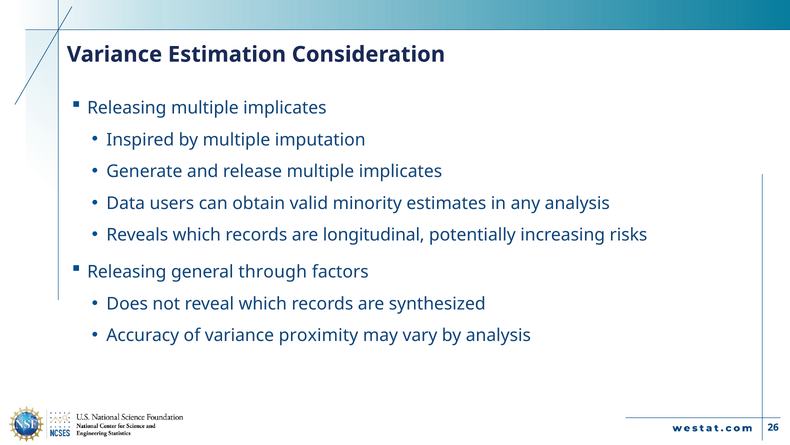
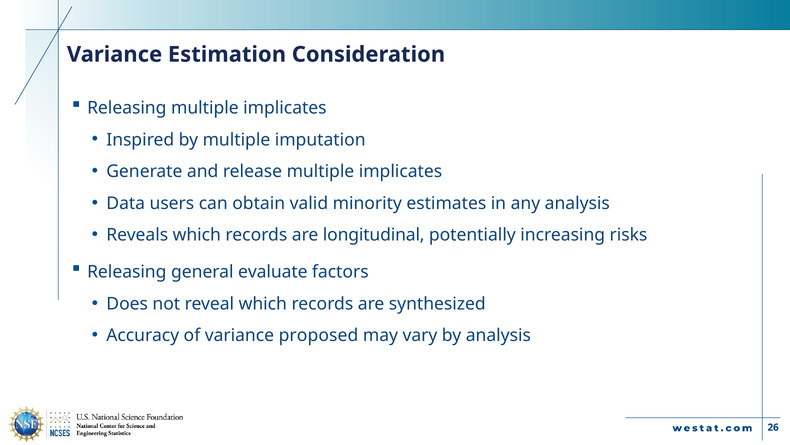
through: through -> evaluate
proximity: proximity -> proposed
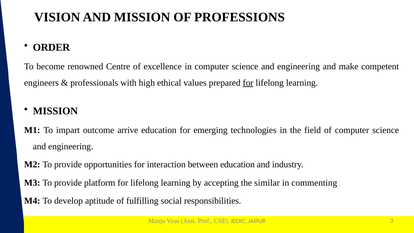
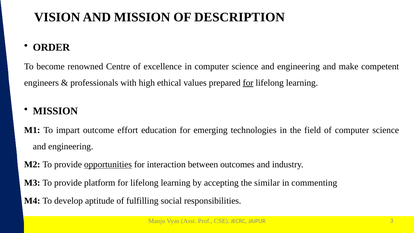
PROFESSIONS: PROFESSIONS -> DESCRIPTION
arrive: arrive -> effort
opportunities underline: none -> present
between education: education -> outcomes
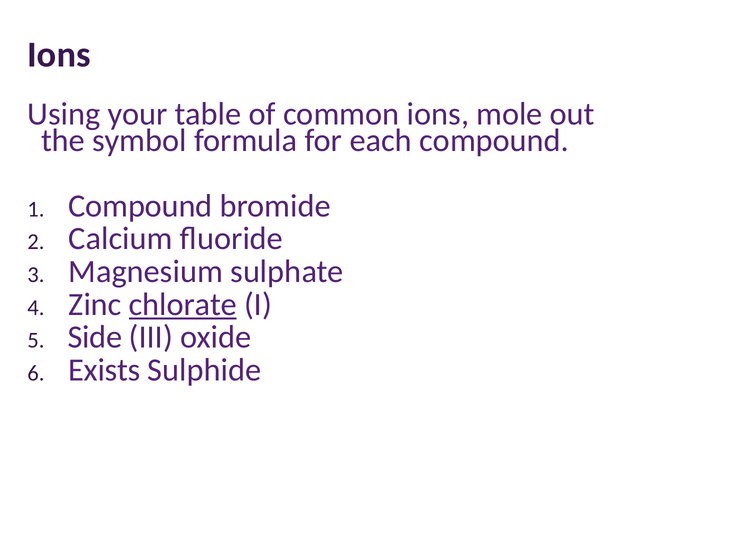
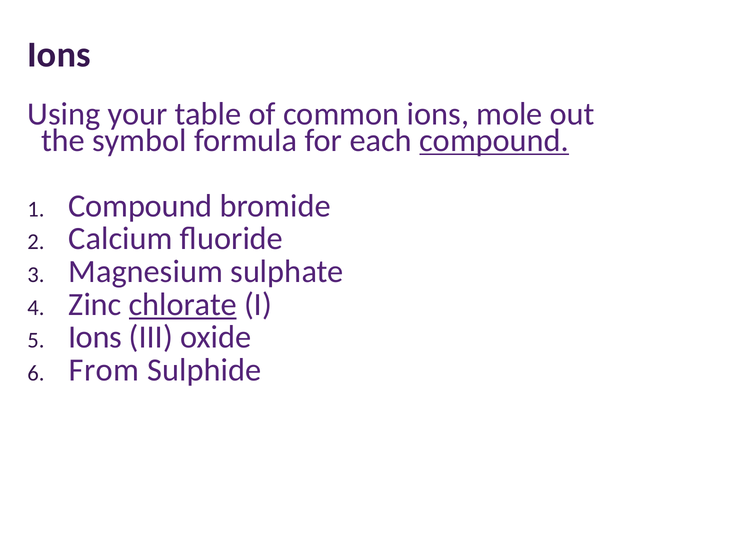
compound at (494, 140) underline: none -> present
Side at (95, 337): Side -> Ions
Exists: Exists -> From
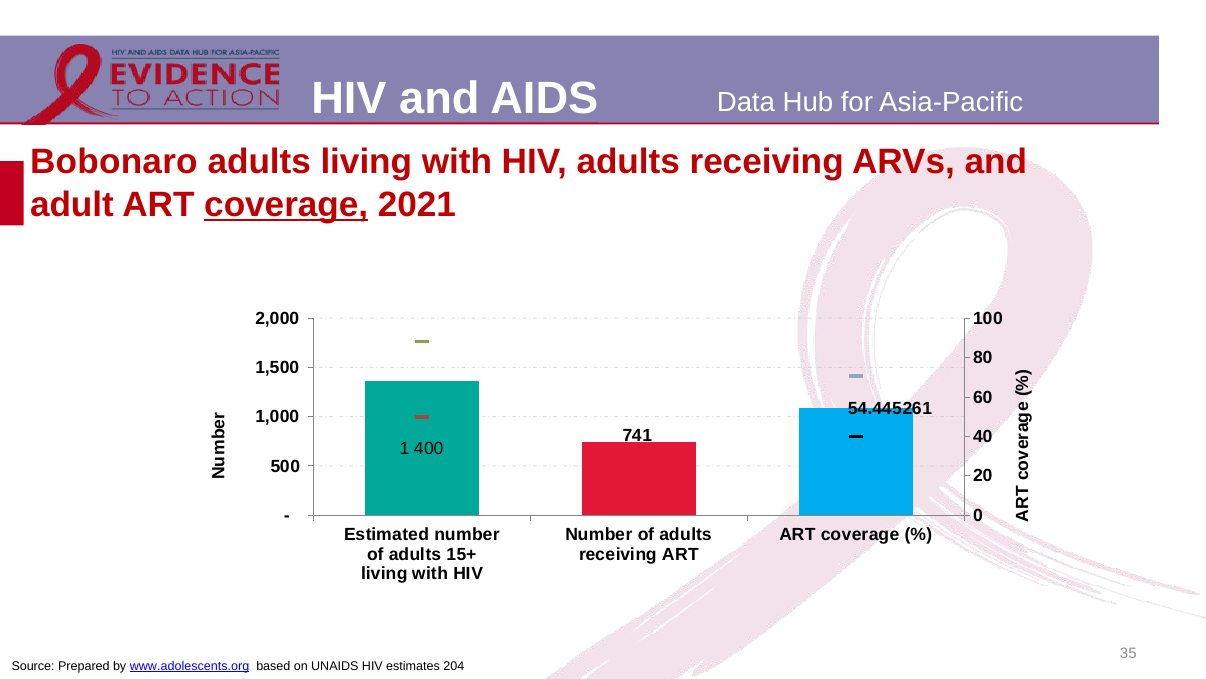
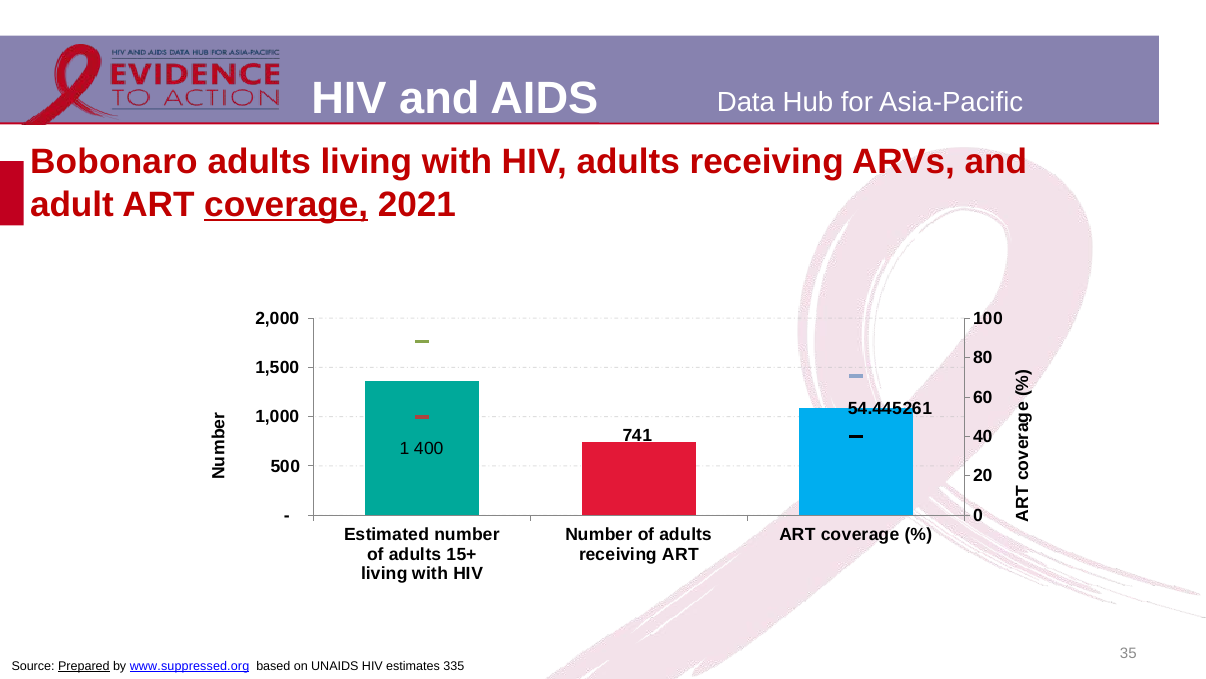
Prepared underline: none -> present
www.adolescents.org: www.adolescents.org -> www.suppressed.org
204: 204 -> 335
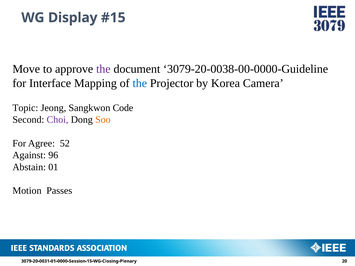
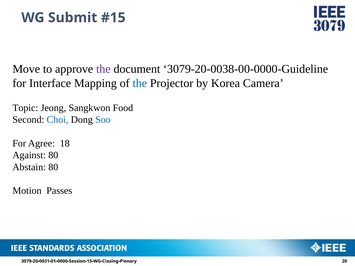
Display: Display -> Submit
Code: Code -> Food
Choi colour: purple -> blue
Soo colour: orange -> blue
52: 52 -> 18
Against 96: 96 -> 80
Abstain 01: 01 -> 80
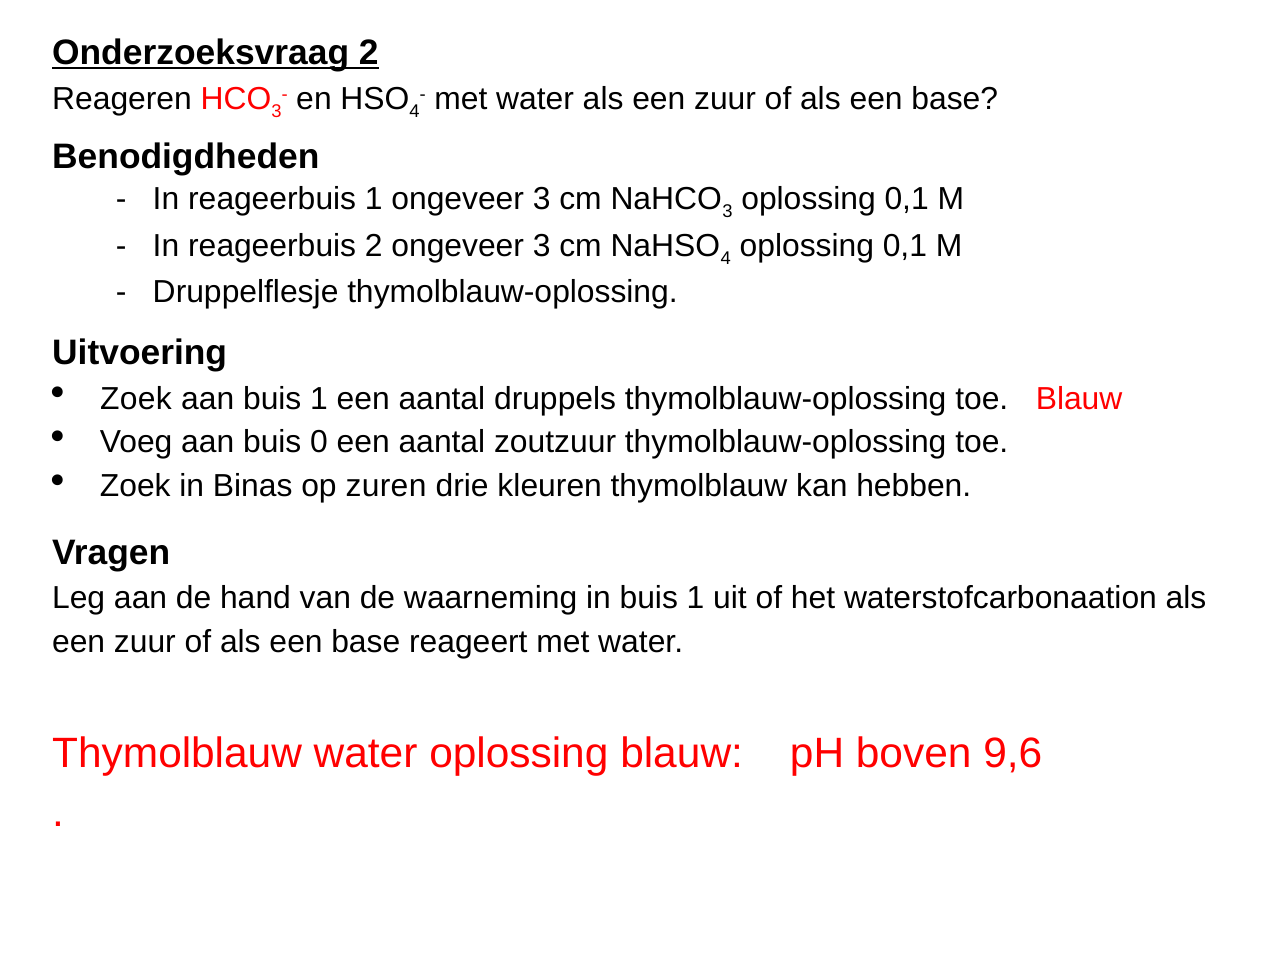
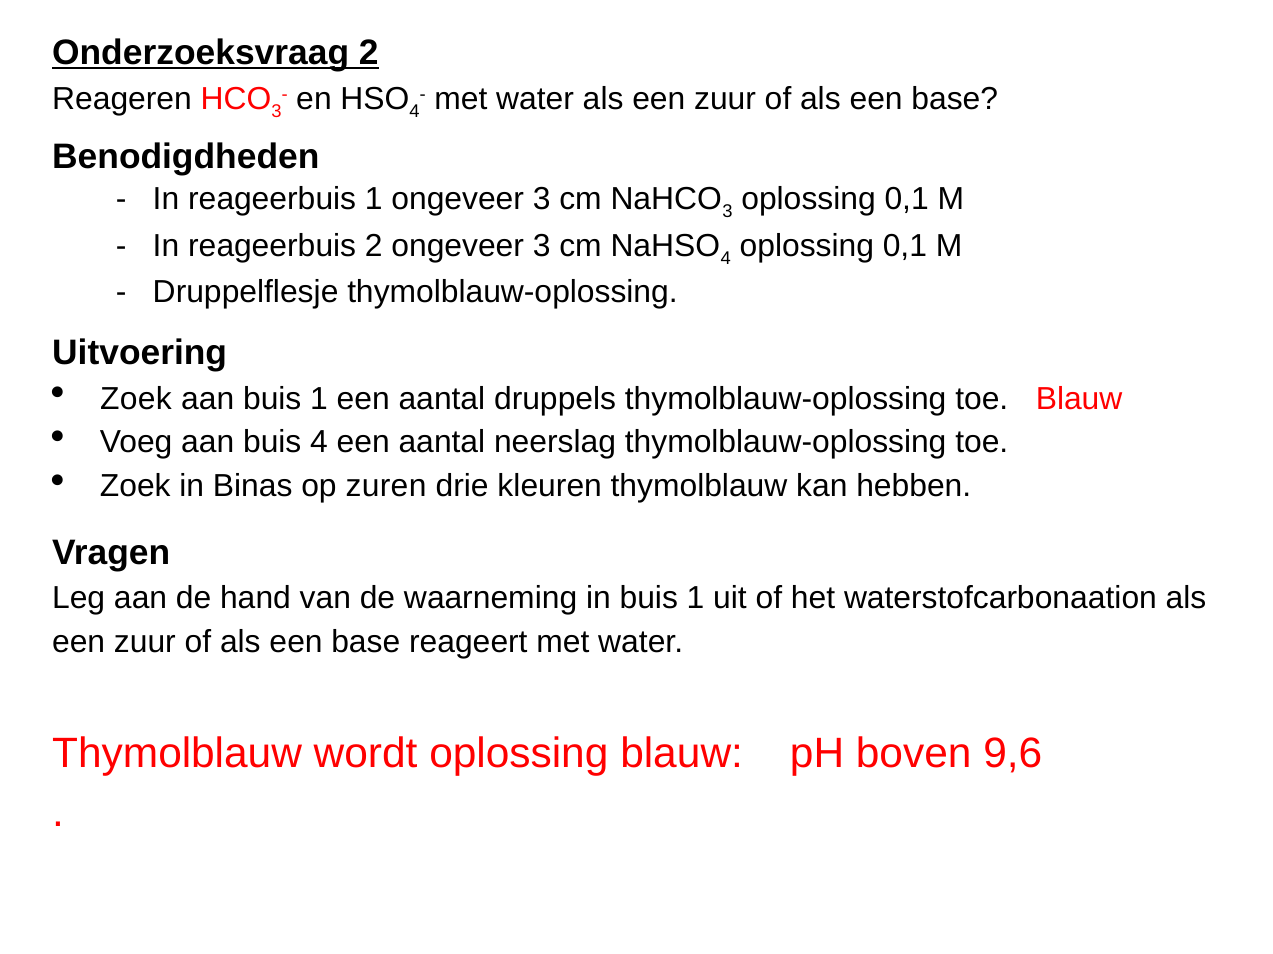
buis 0: 0 -> 4
zoutzuur: zoutzuur -> neerslag
Thymolblauw water: water -> wordt
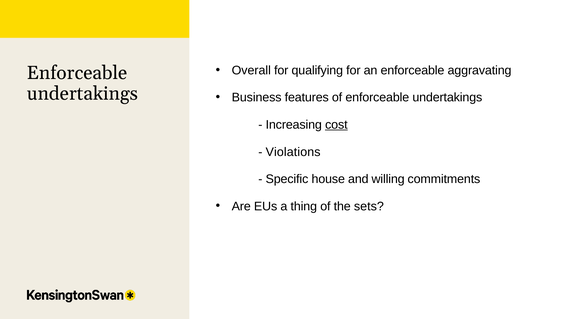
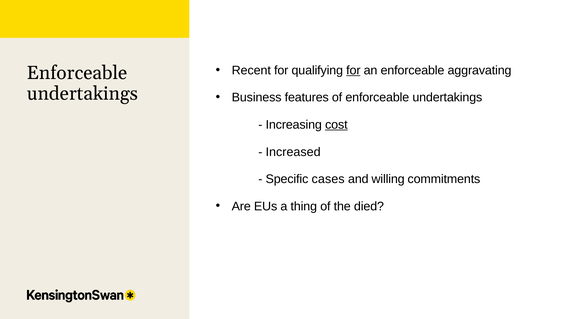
Overall: Overall -> Recent
for at (353, 70) underline: none -> present
Violations: Violations -> Increased
house: house -> cases
sets: sets -> died
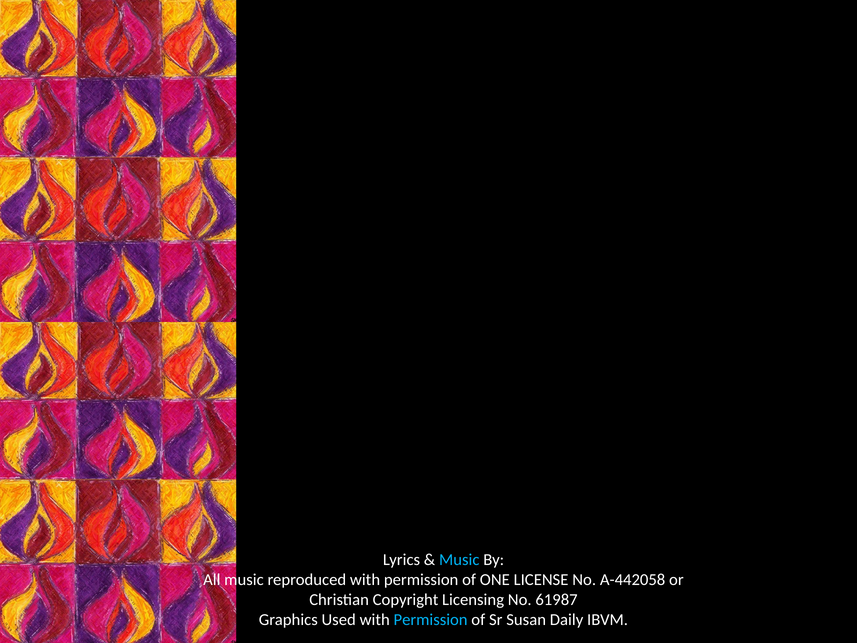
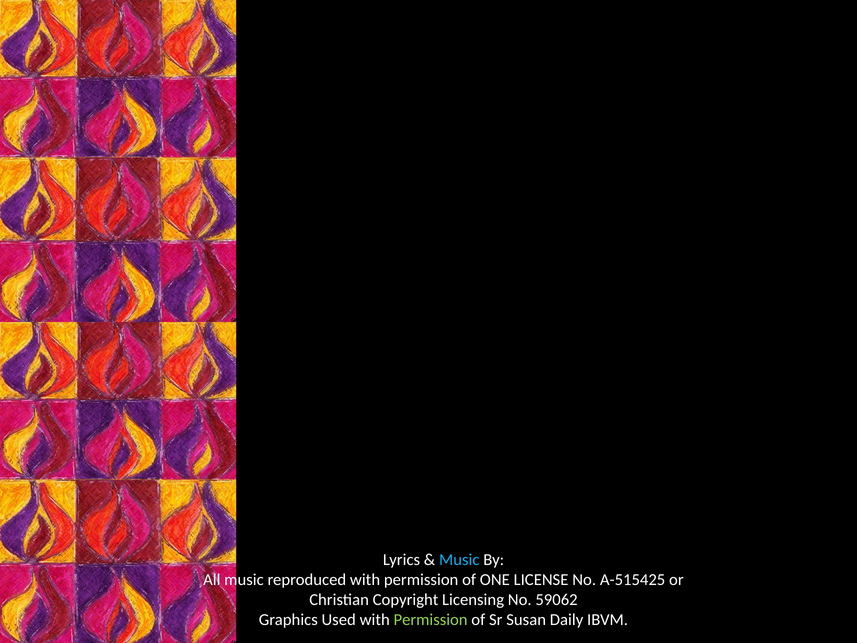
A-442058: A-442058 -> A-515425
61987: 61987 -> 59062
Permission at (431, 619) colour: light blue -> light green
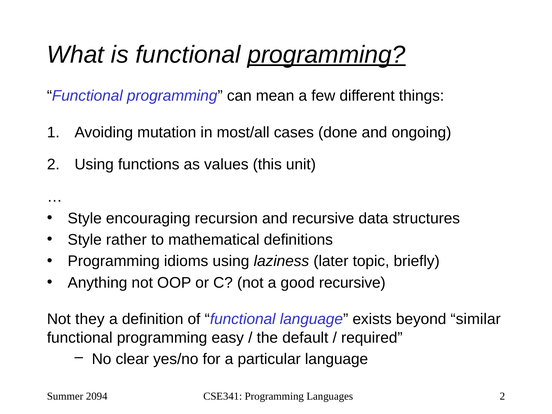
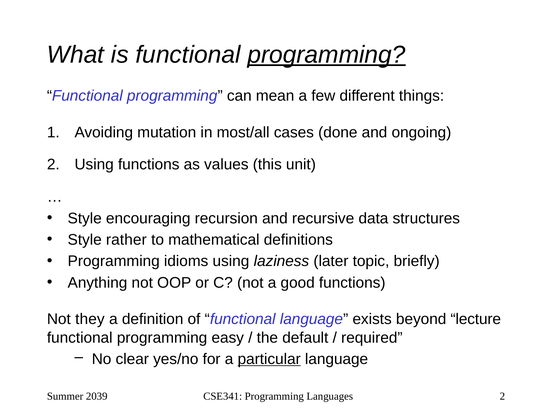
good recursive: recursive -> functions
similar: similar -> lecture
particular underline: none -> present
2094: 2094 -> 2039
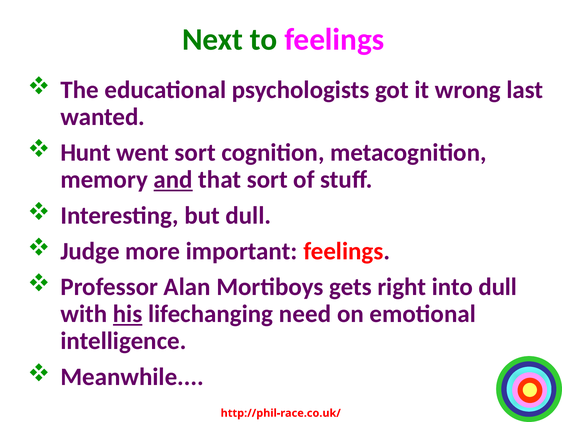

——————————

- **Zadanie do wykonania**: Zaktualizuj wiersze wszystkich wpisów: zamień „underline” na „strikethrough” i nie zmieniaj niczego poza tym. Obrazów nie uwzględniaj w odpowiedzi.

- **Odpowiedź na zadanie**:
through: through -> evaluate
proximity: proximity -> proposed
PROFESSIONS: PROFESSIONS -> DESCRIPTION
arrive: arrive -> effort
opportunities strikethrough: none -> present
between education: education -> outcomes
compound at (494, 140) strikethrough: none -> present
Side at (95, 337): Side -> Ions
Exists: Exists -> From
Prepared strikethrough: none -> present
www.adolescents.org: www.adolescents.org -> www.suppressed.org
204: 204 -> 335
Display: Display -> Submit
Code: Code -> Food
Choi colour: purple -> blue
Soo colour: orange -> blue
52: 52 -> 18
Against 96: 96 -> 80
Abstain 01: 01 -> 80
buis 0: 0 -> 4
zoutzuur: zoutzuur -> neerslag
Thymolblauw water: water -> wordt
Overall: Overall -> Recent
for at (353, 70) strikethrough: none -> present
Violations: Violations -> Increased
house: house -> cases
sets: sets -> died
A-442058: A-442058 -> A-515425
61987: 61987 -> 59062
Permission at (431, 619) colour: light blue -> light green
good recursive: recursive -> functions
similar: similar -> lecture
particular strikethrough: none -> present
2094: 2094 -> 2039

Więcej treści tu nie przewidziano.